*** Reading passage Section Begins ***
4. Machine learning (using a ‘topic modelling ‘ algorithm) to identify clusters of storylines having similar content.
Each of these is discussed in detail below. In addition, see also Evaluating participatory reconstruction of histories.
1. Using predefined evaluation criteria
The ParEvo web app has a built-in evaluation stage. When this is triggered by the facilitator, at a time of their own choosing, the following panel appears above any currently visible storyline.
Likelihood and desirability
Participants are able to scan across all surviving storylines and click on each of the above options to reflect their choice of which storyline best fit each of these criteria. These choices are recorded and aggregated by the web app, and can be downloaded as a dataset by the facilitator. When loaded into Excel one way of visualising the aggregated evaluation results is as follows:
Each circle in the graph represents a particular storyline, and the numbers beside the circle reflect the ID of that storyline. The Y axis shows the degree to which the storyline has a low versus high probability of actually happening, and the X axis shows the degree to which the participants think the storyline concerns something that has low versus high desirability.
The associated data matrix is shown in Figure 3.
Probability and uncertainty
The central position of many of the storylines in this graph reflects their contested or uncertain judgment. If there was uniform agreement on the probability and desirability of a storyline then it would be located on the outer corners of this graph. More central positions are net positions on desirability and probability. Or, they can reflect the absence of judgements (i.e. not selected by anyone as most or least desirable od likely)
*** Reading passage Section Ends ***
Exercise 1
Answer these questions about the passage on the ParEvo web app:
(a) Who triggers the built-in evaluation stage?
(b) What does the Y axis of the graph show?
(c) Where would a storyline be located if there were uniform agreement on its probability and desirability?
Exercise 2
Rewrite the passage on the ParEvo web app from "Likelihood and desirability" up to and including "versus high desirability.", substituting "dot" for each occurrence of "circle".
Exercise 3
Please proceed with the passage on the ParEvo web app, starting right after its last sentence.
The listing is separate material and is not part of the passage on the ParEvo web app.
*** Data below Section Begins ***
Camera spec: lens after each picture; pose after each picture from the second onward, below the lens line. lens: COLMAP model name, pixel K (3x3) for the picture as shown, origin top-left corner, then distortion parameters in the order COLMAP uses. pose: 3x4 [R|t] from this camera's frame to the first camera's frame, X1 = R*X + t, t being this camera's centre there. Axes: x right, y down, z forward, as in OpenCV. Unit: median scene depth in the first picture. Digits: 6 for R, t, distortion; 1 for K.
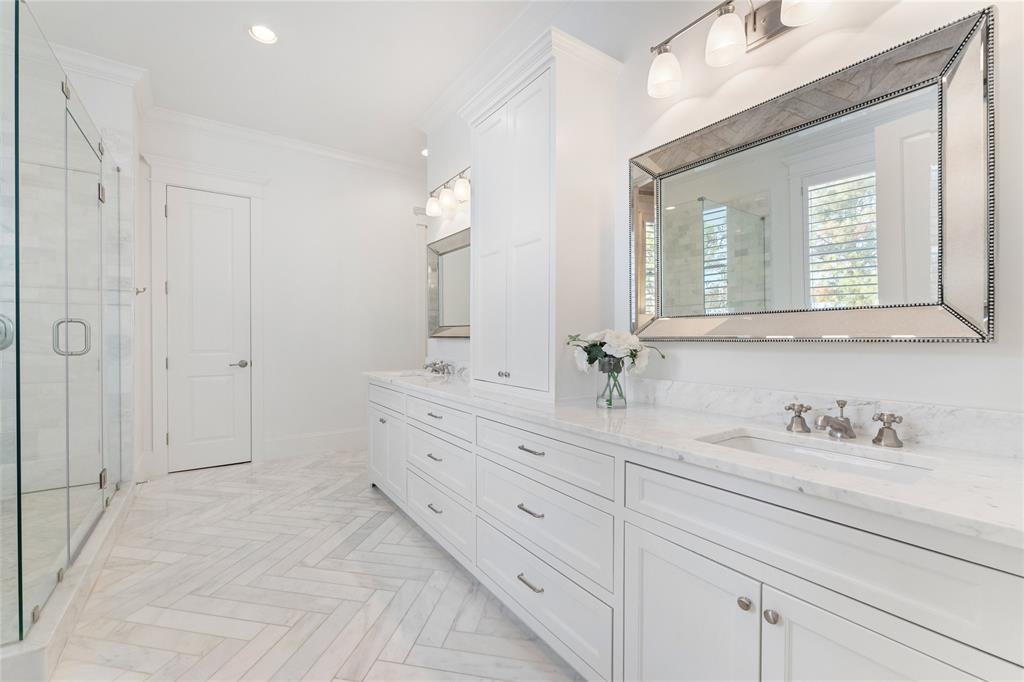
*** Data below Section Ends ***
Task output 1
(a) The facilitator.
(b) The degree to which the storyline has a low versus high probability of actually happening.
(c) On the outer corners of the graph.

Task output 2
Likelihood and desirability
Participants are able to scan across all surviving storylines and click on each of the above options to reflect their choice of which storyline best fit each of these criteria. These choices are recorded and aggregated by the web app, and can be downloaded as a dataset by the facilitator. When loaded into Excel one way of visualising the aggregated evaluation results is as follows:
Each dot in the graph represents a particular storyline, and the numbers beside the dot reflect the ID of that storyline. The Y axis shows the degree to which the storyline has a low versus high probability of actually happening, and the X axis shows the degree to which the participants think the storyline concerns something that has low versus high desirability.

Task output 3
These distinctions have some degree of corresponence with the risk versus uncertainty distinction identified by economists (Knight). They would distinguish between:
- Scenarios where some relative probabilities can be assigned (identifiable risks)
- Scenarios where it is not possible to do so (uncertainties)
Except that there in the above matrix there are four categories, not two
- Scenarios where there is high agreement in probability. No examples in Figure 3 above
- Scenarios where probability is partially agreed on (some 0 values in the matrix). Examples are #42 and #38 in Figure 3
- Scenarios, where probability judgements are contradictory e.g., assessed as both more and less probable. Examples are #41 and #37 in Figure 3
- Scenarios where there there are no judgements on probability (all 0 values). Examples are #39, #40 and #43 in Figure 3)
This may be a more realistic view. Here is one commentary on the risk/uncertainty distinction: “Some economists have argued that this distinction is overblown. In the real business world, this objection goes, all events are so complex that forecasting is always a matter of grappling with “true uncertainty,” not risk; past data used to forecast risk may not reflect current conditions, anyway. In this view, “risk” would be best applied to a highly controlled environment, like a pure game of chance in a casino, and “uncertainty” would apply to nearly everything else”
Perhaps, unlike the striking academics in the Hitchhikers Guide to Galaxy, we should not be demanding “clearly demarcated areas of doubt and uncertainty” 🙂
Update 2020 11 07: Reflecting on all the above, more guidance may still be needed on how to respond to the different storylines in Figure 3. Here are my current suggestions:
1. Firstly, pay attention to storylines with contradictory ratings on probability and desirability. If there is any opportunity to discuss these contradictory ratings with participants then use that opportunity to discuss and resolve those contradictions.
2. Storylines with high undesirability and low probability ratings can probably be ignored.
3. Storylines with high undesirability and high probability ratings should receive attention, focused on how those events can be avoided, or failing that, their effects being mitigated. For example storyline #42 in figure 3 above.
4. Storylines with high desirability and low probability may deserve more attention than those with high probability i.e. which are more likely to happen without further intervention. The focus here would be and identifying anyways of enabling these lower probability events to happen.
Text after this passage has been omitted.